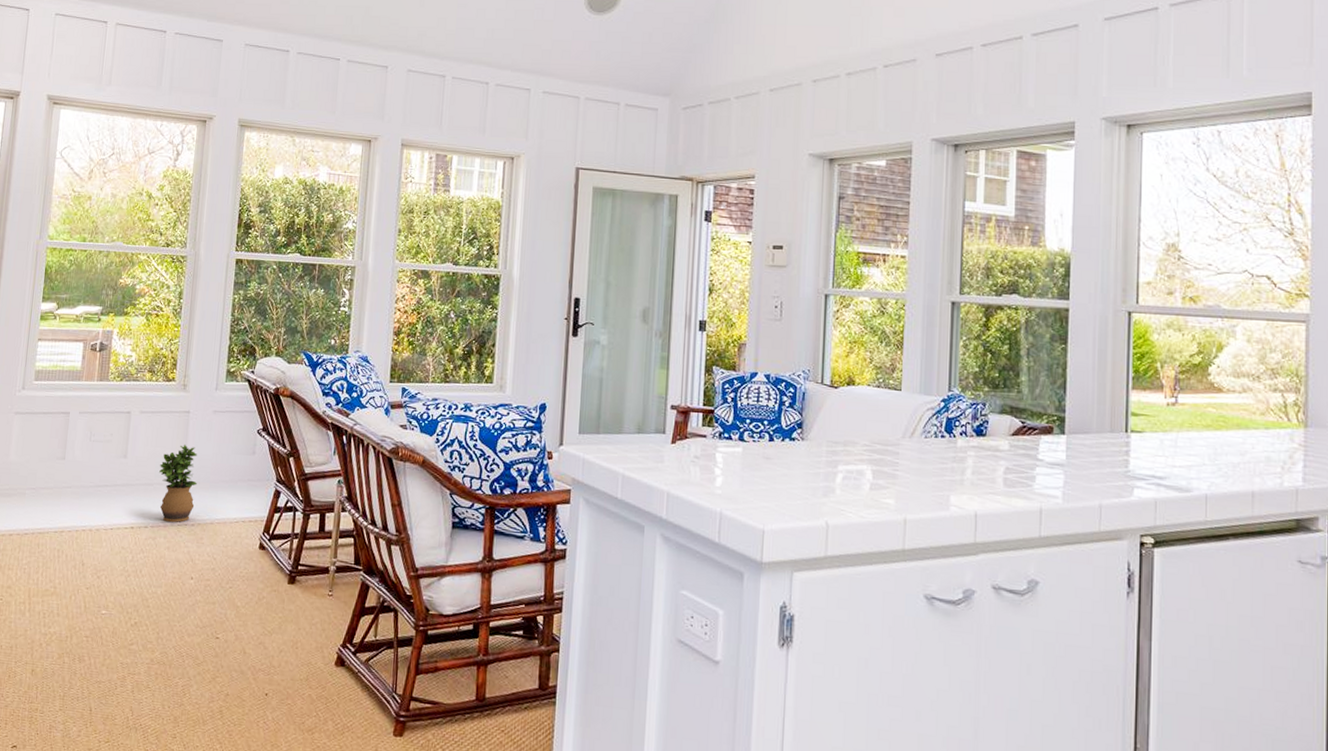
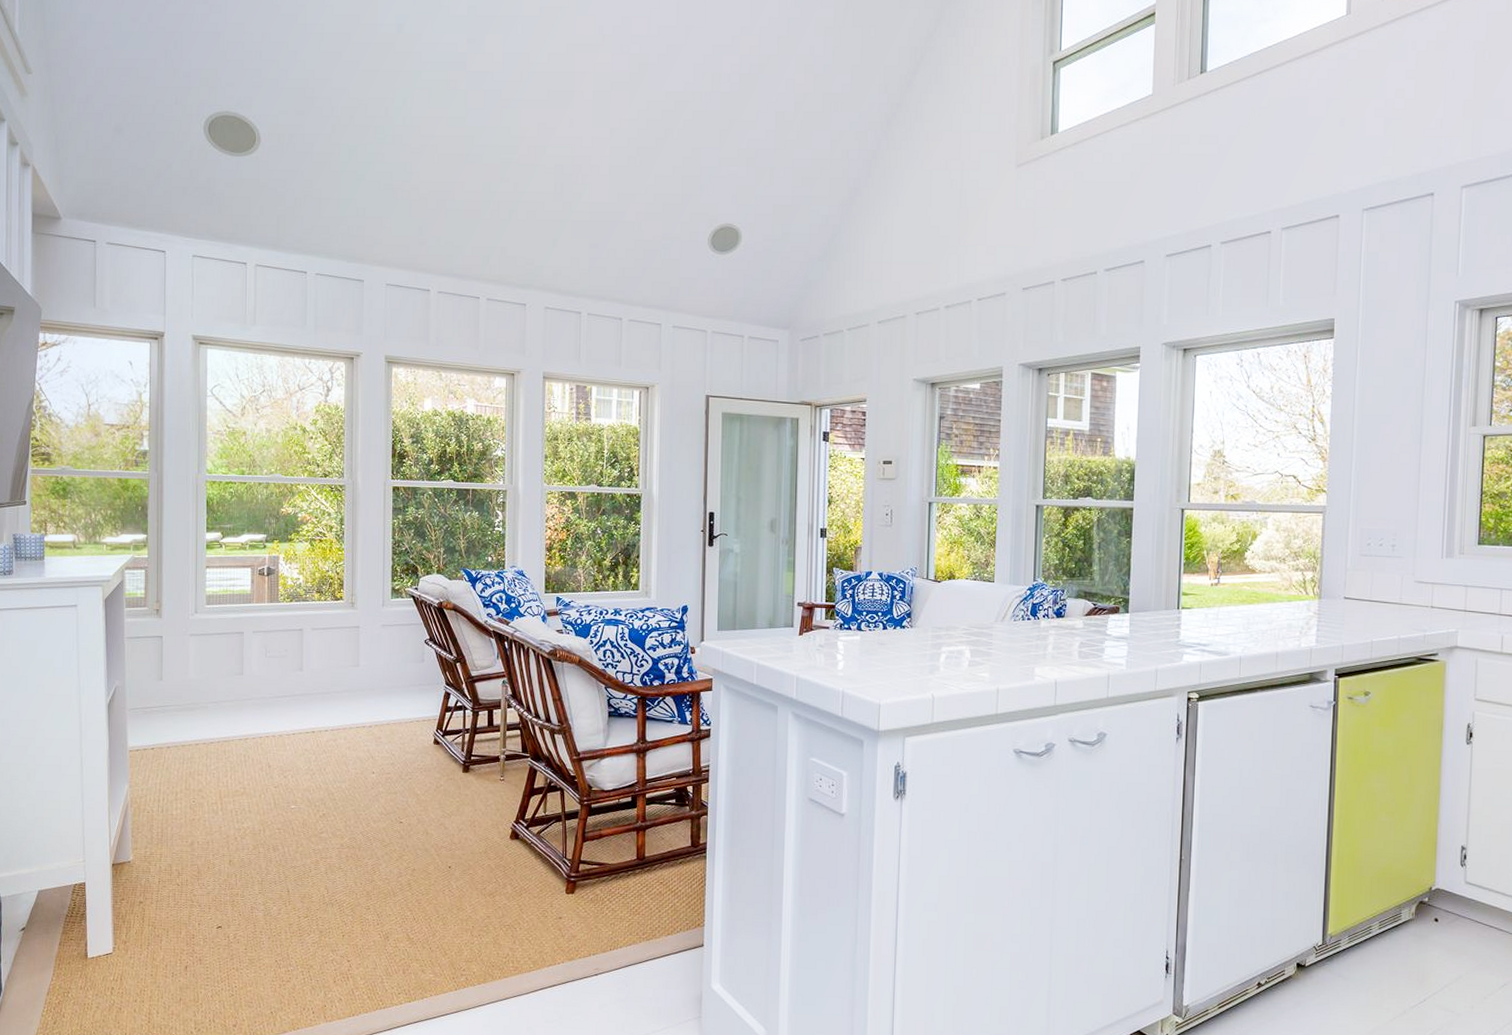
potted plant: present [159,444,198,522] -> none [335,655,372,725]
————————
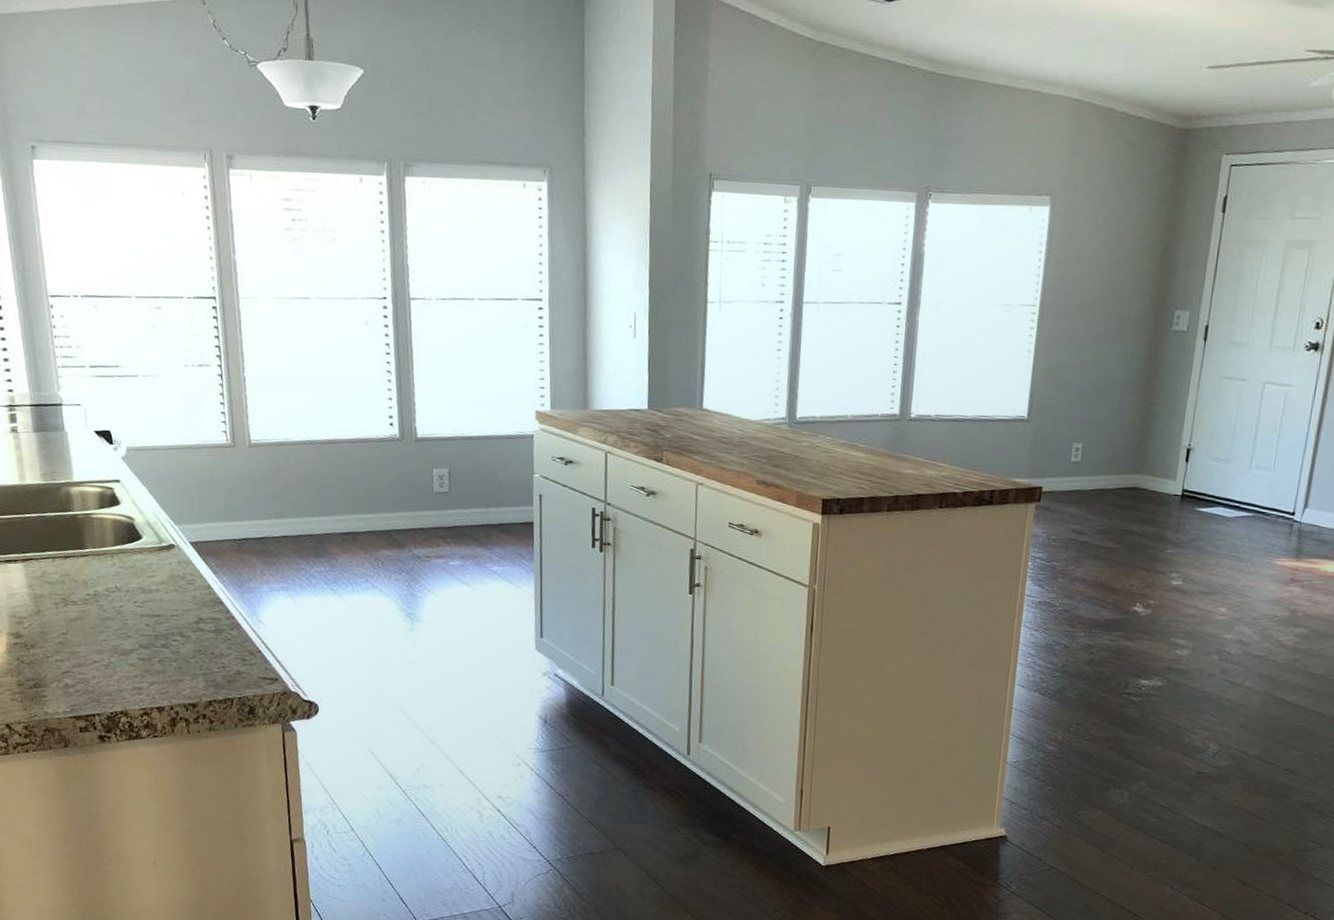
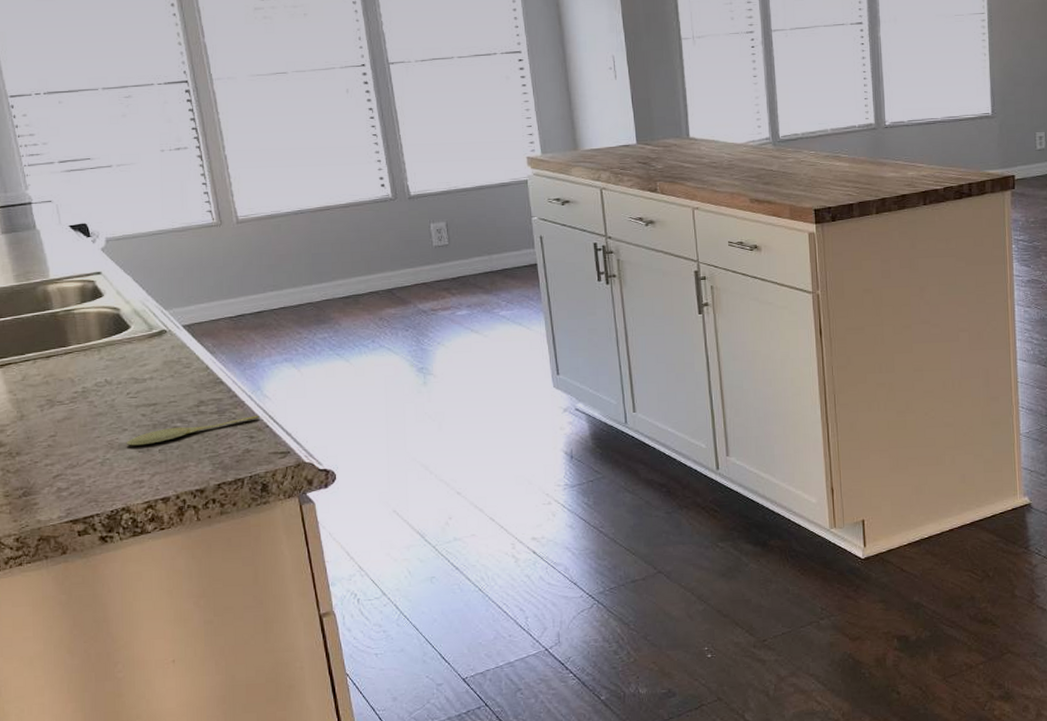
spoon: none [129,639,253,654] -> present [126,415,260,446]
————————
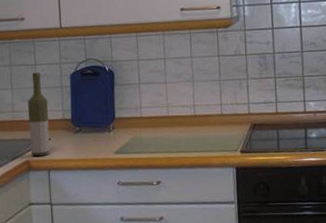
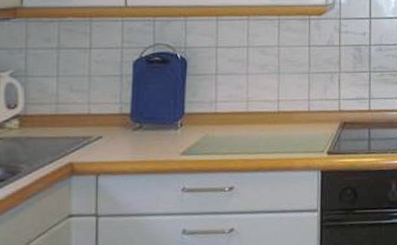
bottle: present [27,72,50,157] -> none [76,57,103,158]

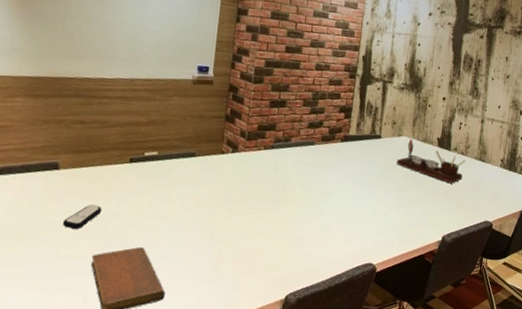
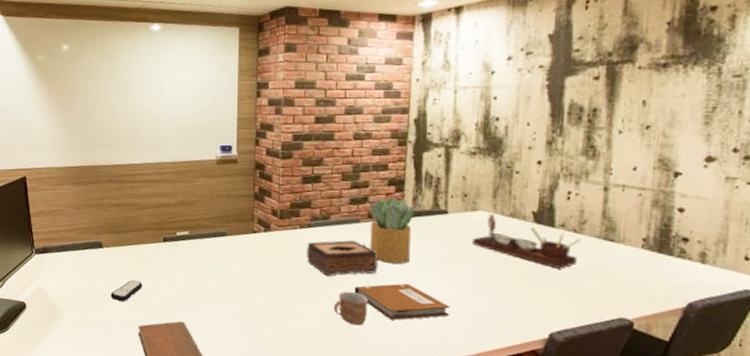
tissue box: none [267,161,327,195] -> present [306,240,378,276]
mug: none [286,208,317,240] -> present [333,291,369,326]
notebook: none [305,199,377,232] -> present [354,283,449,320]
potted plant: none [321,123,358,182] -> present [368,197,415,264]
————————
▸ **TASK TO COMPLETE**:
Keep to the lines above from the line with "bottle: present [27,72,50,157]" to the line with "potted plant: none", and set down exactly those, inclusive, with nothing else and every picture left out.

▸ **ANSWER AREA**:
bottle: present [27,72,50,157] -> none [76,57,103,158]

tissue box: none [267,161,327,195] -> present [306,240,378,276]
mug: none [286,208,317,240] -> present [333,291,369,326]
notebook: none [305,199,377,232] -> present [354,283,449,320]
potted plant: none [321,123,358,182] -> present [368,197,415,264]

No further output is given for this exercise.